● Esercizi da svolgere
1) Duplica fedelmente il passo dell'estratto sul Salmo 85 che si apre con le parole contenenti "Keywords: Canonical reading;" e si chiude con "2001, p. 314).".
2) Nell'estratto sul Salmo 85, quali salmi formano il secondo gruppo dei Salmi di Core e in quale punto del salterio si trova?

● Estratto del testo
--------------------

Keywords: Canonical reading; Third book of the Psalter; Structural analysis; Poetry of Psalms –Theology of the Psalter; Psalm 85 – Psalms and NT
Il Sal 85 appartiene al terzo libro dei Salmi, Sal 73-89, che, al pari del secondo, si pone come una meditazione orante sulla tragedia dell’esilio (BARBIERO, 2010; STEINBERG, 2006, p. 239-253). Esso viene attribuito ai «figli di Core», che erano una classe di cânticori del secondo tempio, in epoca postesilica. Ci sono due gruppi di Salmi di Core nel salterio: il primo all’inizio del secondo libro (Sal 42-49), il secondo alla fine del terzo libro (Sal 84-88). I Salmi di Core formano così una cornice che unisce il secondo e il terzo libro, ribadendo l’unità compositiva di questi due libri (ZENGER ET AL., 2001, p. 314).

--------------------

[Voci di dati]
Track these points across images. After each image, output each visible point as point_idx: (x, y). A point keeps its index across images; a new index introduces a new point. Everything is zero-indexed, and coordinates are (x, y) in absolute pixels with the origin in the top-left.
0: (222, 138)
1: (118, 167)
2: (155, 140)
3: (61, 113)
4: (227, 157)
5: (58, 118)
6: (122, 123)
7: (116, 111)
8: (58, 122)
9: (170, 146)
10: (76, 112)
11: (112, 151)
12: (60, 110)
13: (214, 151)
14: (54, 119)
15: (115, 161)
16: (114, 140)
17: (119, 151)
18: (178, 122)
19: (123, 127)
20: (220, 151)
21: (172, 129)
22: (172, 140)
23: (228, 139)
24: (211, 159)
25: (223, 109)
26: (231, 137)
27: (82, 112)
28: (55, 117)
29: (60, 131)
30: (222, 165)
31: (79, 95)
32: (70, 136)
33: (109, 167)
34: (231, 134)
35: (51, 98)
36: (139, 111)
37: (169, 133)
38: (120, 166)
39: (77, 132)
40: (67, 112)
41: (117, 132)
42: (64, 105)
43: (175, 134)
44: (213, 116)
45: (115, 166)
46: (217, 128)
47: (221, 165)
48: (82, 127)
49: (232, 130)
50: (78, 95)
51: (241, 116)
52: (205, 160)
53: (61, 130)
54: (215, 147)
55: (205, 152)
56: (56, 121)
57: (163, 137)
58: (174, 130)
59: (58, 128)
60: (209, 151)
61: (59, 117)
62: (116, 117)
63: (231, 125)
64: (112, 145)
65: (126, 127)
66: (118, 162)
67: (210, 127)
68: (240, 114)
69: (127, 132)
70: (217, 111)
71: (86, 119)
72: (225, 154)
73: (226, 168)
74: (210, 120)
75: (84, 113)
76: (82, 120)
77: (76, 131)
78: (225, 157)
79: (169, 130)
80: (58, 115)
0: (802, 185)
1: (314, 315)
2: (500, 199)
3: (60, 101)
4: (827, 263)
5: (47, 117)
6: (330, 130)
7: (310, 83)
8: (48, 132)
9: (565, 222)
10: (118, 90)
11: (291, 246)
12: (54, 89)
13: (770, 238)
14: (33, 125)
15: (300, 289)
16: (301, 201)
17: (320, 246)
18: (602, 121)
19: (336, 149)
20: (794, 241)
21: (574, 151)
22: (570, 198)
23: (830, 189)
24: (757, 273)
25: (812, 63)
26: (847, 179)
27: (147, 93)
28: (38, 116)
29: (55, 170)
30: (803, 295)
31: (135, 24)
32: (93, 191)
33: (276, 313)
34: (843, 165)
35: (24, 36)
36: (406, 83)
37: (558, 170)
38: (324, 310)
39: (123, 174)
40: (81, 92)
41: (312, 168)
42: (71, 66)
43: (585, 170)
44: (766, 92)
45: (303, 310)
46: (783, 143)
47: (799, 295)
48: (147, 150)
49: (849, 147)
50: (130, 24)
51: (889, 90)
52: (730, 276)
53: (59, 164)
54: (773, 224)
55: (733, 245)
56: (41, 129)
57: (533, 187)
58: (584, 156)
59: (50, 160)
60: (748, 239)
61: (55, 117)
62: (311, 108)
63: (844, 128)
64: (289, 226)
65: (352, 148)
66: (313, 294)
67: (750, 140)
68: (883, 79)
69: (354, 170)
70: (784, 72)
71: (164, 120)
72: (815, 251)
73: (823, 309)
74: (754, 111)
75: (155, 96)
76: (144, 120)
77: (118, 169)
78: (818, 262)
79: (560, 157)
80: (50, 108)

--------------------

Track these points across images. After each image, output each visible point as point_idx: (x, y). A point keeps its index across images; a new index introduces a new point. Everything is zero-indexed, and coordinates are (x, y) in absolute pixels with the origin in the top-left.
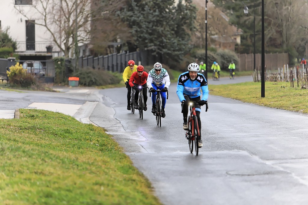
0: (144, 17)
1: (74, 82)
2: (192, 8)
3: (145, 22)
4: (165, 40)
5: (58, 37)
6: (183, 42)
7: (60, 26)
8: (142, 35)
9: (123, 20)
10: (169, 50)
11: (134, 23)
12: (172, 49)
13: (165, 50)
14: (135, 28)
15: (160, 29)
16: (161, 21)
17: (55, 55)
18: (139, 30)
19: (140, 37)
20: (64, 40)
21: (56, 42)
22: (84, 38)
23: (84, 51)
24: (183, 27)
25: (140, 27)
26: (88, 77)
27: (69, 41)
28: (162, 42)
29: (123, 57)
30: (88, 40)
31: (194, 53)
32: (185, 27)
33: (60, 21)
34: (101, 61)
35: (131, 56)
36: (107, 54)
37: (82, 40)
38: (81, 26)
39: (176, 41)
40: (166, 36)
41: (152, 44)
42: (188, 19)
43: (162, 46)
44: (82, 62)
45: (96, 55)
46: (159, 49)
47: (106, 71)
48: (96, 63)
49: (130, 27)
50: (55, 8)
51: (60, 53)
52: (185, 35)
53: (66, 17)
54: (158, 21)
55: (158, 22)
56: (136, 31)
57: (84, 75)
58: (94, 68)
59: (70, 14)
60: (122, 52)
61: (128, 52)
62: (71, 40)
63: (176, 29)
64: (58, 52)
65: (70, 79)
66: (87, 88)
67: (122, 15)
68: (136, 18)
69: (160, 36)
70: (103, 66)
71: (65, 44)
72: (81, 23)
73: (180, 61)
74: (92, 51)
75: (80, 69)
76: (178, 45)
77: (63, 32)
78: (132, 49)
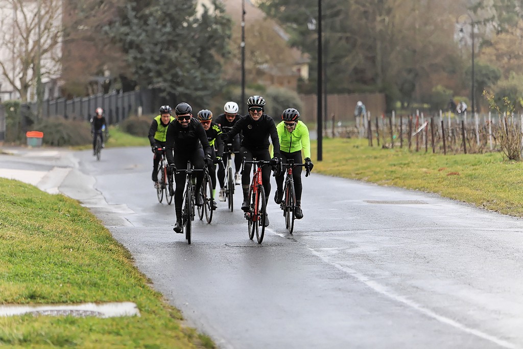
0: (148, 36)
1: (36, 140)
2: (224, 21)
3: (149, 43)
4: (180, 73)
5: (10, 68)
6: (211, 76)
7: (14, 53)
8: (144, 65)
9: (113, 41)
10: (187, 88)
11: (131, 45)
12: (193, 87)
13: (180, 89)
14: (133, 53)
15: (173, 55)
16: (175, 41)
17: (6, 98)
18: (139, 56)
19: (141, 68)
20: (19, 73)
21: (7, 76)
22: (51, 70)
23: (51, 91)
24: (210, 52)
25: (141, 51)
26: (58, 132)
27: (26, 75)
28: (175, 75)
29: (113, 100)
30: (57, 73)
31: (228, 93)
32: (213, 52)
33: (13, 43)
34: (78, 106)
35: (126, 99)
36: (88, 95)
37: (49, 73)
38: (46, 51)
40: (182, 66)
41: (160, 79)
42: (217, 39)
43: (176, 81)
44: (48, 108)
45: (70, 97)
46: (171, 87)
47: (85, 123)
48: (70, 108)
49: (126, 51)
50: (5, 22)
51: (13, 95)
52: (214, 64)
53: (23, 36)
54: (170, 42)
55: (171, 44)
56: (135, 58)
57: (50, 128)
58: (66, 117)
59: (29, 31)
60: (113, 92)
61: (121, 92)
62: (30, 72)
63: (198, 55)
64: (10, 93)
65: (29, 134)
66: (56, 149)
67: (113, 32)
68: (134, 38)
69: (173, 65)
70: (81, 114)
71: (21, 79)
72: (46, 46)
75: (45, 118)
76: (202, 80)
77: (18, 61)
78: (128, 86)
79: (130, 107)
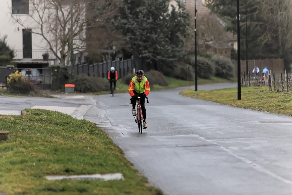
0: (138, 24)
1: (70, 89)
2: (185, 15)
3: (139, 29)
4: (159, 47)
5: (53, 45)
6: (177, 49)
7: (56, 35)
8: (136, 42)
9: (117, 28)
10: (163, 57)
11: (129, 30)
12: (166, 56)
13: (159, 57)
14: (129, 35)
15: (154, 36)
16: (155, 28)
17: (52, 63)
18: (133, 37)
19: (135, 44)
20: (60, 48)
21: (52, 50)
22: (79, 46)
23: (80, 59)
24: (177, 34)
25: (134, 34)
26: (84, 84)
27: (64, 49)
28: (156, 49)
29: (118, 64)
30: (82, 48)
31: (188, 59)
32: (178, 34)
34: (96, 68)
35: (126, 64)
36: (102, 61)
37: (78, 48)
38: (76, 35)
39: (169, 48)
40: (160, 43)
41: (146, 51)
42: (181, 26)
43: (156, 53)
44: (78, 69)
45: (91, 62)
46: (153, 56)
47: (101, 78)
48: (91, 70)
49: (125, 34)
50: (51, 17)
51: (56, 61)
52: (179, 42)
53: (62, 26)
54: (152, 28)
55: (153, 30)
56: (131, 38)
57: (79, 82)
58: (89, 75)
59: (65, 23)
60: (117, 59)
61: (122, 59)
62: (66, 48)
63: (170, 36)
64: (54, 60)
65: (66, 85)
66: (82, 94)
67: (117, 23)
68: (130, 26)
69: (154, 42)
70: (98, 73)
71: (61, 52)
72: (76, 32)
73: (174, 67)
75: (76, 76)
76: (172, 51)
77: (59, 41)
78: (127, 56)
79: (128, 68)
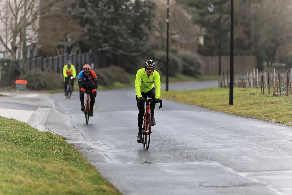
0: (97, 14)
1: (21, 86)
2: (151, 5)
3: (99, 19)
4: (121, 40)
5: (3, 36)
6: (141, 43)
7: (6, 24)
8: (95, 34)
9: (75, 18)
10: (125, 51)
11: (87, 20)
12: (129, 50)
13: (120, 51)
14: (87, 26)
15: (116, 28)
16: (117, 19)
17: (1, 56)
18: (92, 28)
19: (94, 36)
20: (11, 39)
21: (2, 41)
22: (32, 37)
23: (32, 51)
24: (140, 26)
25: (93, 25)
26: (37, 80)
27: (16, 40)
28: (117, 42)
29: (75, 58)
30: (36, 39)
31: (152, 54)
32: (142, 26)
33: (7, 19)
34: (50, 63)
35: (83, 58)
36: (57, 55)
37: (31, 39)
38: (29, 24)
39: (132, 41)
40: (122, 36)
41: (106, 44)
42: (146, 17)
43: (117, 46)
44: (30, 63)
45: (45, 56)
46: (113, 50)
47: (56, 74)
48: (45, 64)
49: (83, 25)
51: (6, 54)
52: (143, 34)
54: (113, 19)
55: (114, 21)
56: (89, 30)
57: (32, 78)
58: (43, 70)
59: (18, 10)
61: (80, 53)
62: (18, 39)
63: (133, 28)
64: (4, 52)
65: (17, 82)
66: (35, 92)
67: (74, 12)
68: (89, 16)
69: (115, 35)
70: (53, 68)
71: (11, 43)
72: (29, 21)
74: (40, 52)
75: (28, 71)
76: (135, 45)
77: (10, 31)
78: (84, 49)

--------------------

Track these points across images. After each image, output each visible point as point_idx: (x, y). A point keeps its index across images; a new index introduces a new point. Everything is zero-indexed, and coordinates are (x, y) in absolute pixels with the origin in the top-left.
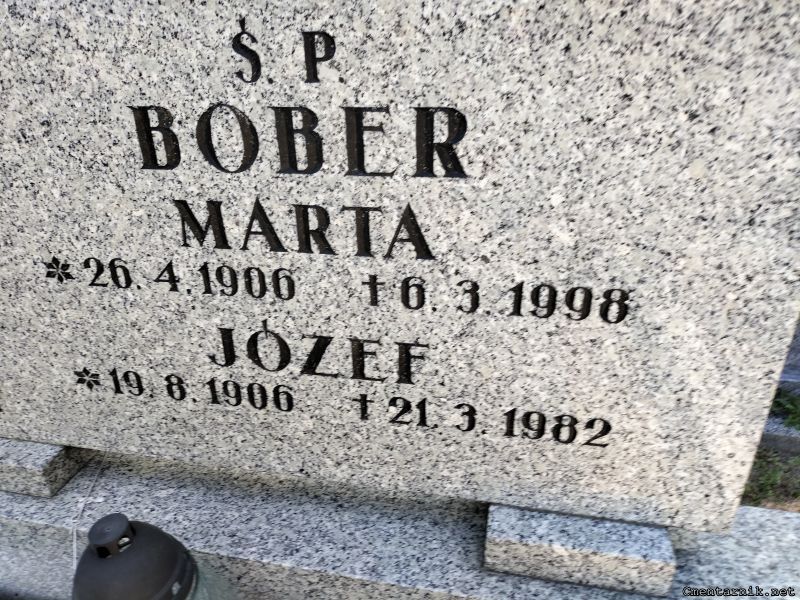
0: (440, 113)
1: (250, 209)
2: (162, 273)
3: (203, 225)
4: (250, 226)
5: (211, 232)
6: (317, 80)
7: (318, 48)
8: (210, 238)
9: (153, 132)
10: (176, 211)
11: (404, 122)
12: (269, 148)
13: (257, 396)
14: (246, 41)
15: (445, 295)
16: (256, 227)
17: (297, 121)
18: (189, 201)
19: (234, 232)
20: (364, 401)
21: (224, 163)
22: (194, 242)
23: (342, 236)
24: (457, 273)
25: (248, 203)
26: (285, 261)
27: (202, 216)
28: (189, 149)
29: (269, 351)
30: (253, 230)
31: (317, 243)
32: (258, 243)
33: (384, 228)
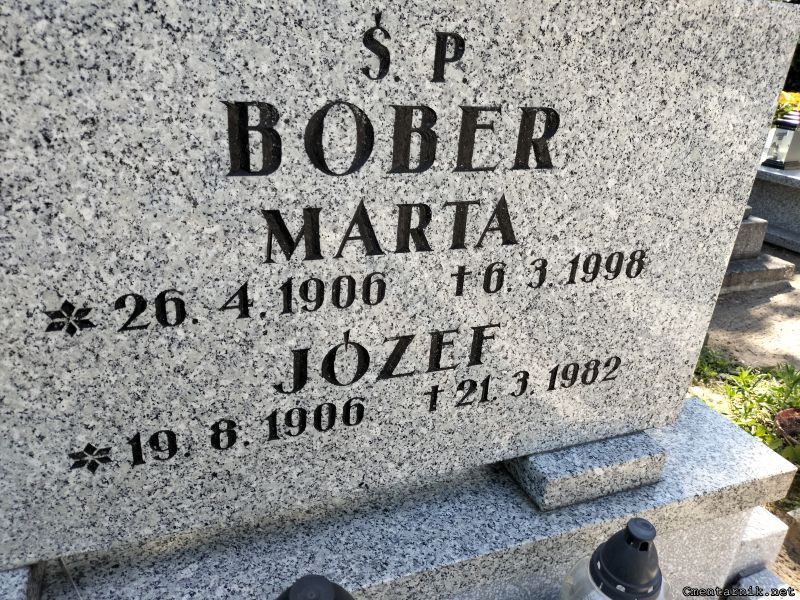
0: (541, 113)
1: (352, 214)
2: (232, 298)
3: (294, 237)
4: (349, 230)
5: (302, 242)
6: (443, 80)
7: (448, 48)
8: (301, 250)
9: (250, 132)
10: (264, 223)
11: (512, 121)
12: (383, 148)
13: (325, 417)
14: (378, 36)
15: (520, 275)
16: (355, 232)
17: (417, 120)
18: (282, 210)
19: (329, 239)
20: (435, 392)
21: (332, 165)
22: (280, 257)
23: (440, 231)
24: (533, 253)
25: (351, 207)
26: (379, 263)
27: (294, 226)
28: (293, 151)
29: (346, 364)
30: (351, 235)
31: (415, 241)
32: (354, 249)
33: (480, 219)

--------------------

● Risultati degli esercizi
1)
Keywords: Canonical reading; Third book of the Psalter; Structural analysis; Poetry of Psalms –Theology of the Psalter; Psalm 85 – Psalms and NT
Il Sal 85 appartiene al terzo libro dei Salmi, Sal 73-89, che, al pari del secondo, si pone come una meditazione orante sulla tragedia dell’esilio (BARBIERO, 2010; STEINBERG, 2006, p. 239-253). Esso viene attribuito ai «figli di Core», che erano una classe di cânticori del secondo tempio, in epoca postesilica. Ci sono due gruppi di Salmi di Core nel salterio: il primo all’inizio del secondo libro (Sal 42-49), il secondo alla fine del terzo libro (Sal 84-88). I Salmi di Core formano così una cornice che unisce il secondo e il terzo libro, ribadendo l’unità compositiva di questi due libri (ZENGER ET AL., 2001, p. 314).

2) Il secondo gruppo comprende i Sal 84-88 e si trova alla fine del terzo libro.